Single by Calle 13 featuring Susana Baca, Totó la Momposina and Maria Rita

from the album Entren Los Que Quieran
- Released: September 27, 2011
- Length: 4:58
- Label: Sony Latin
- Songwriters: Eduardo Cabra; René Pérez; Rafael Arcaute;
- Producers: Rafael Arcaute; Calle 13;

Calle 13 featuring Susana Baca, Totó la Momposina and Maria Rita singles chronology
| "Muerte en Hawáii" (2011) | "Latinoamérica" (2011) |  |

Music video
- "Latinoamérica" on YouTube

= Latinoamérica (song) =

"Latinoamérica" is a song by Puerto Rican alternative hip hop band Calle 13. It was released on September 27, 2011 as the fifth single from their fourth studio album, Entren Los Que Quieran (2010). It was written and produced by Rafael Arcaute and Calle 13, and features additional vocals from other Latinoamerican recording artists. These artists include Peruvian Susana Baca, Colombian Totó la Momposina and Brazilian Maria Rita. The song won Record of the Year and Song of the Year in the Latin Grammy Awards of 2011. The song is important in that it touches on many underlying historical, social, and political themes present throughout Latin America.

== Background ==
Calle 13 is well known for their creation of music with strong themes and agendas, particularly music focused on social consciousness. The band has also released a documentary, Sin Mapa. Sin Mapa follows the evolution of Calle 13 as its two main members, stepbrothers Residente (René Pérez Joglar) and Visitante (Eduardo José Cabra Martínez), travel across Latin America. Sin Mapa presents many of the same issues highlighted in "Latinoamérica". "Latinoamérica"'s reflection on historical, social, and political themes acts as a criticism of Western force and influence within Latin America, while at the same time asserting the collective strength of the Latin American oppressed. In addressing the shared history of Latin America, the band exposes the faults that are still a factor in present-day Latin America. It was produced by Peruvian production company Patria

== Music video ==
The music video for Latinoamérica was filmed in March, over the course of twenty-one days, in Peru. It was directed by Jorge Carmona and Milovan Radovic. In addition to the new footage shot throughout Latin America, the music video incorporates previously unused footage shot by the brothers from their pivotal trip captured in Sin Mapa. The video opens to a striking landscape of Peruvian mountains, as the silhouettes of Residente and Visitante are seen crossing the frame.

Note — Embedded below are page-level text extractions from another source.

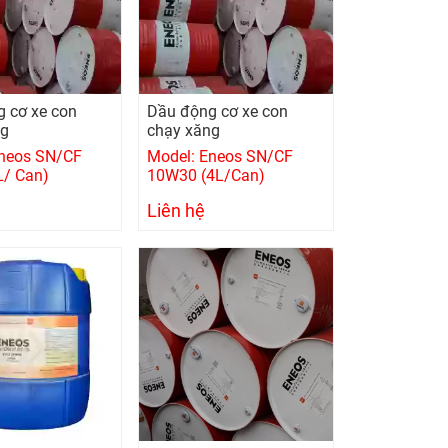
 cơ xe con
Dầu động cơ xe con
ng
chạy xăng
Eneos SN/CF
Model: Eneos SN/CF
L/ Can)
10W30 (4L/Can)
Liên hệ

The stepbrothers make their way up dirt roads, to a radio station in the Peruvian mountains, where they are presented to a Quechua-speaking DJ.

As the video continues, additional symbolism becomes apparent. The start of the song’s instrumental music contains percussion reminiscent of the sound of heartbeats. The audio image of heartbeats is then synchronized to a large visual image of a beating heart.

In the remainder of "Latinoamérica"'s music video there is a wide variety of interesting symbols that play off the song’s lyrics. Nevertheless, for the most part these symbols ultimately tie back to the themes of unity and knowledge.

==Musical composition==

The song primarily incorporates the Argentine Chacarera, which is a style with 6/8 meter and syncopated drum patterns.

==Critical reception==

"Latinoamérica" received wide critical acclaim for its social and cultural depth. Calle 13 was nominated for 10 Latin Grammys in 2011, including Song of the Year and Record of the Year for "Latinoamérica". The group won both awards, along with seven additional categories, becoming the record-holders for the most Latin Grammy wins in a single year.

In 2025, the Spanish edition of Rolling Stone placed "Latinoamérica" at number one on its list of the 100 Greatest Songs of the 21st Century in Spanish, highlighting its lasting cultural and artistic impact.
==Certifications==

Certifications for "Latinoamerica"
| Region | Certification | Certified units/sales |
| Spain (Promusicae) | Gold | 30,000^{‡} |
^{‡} Sales+streaming figures based on certification alone.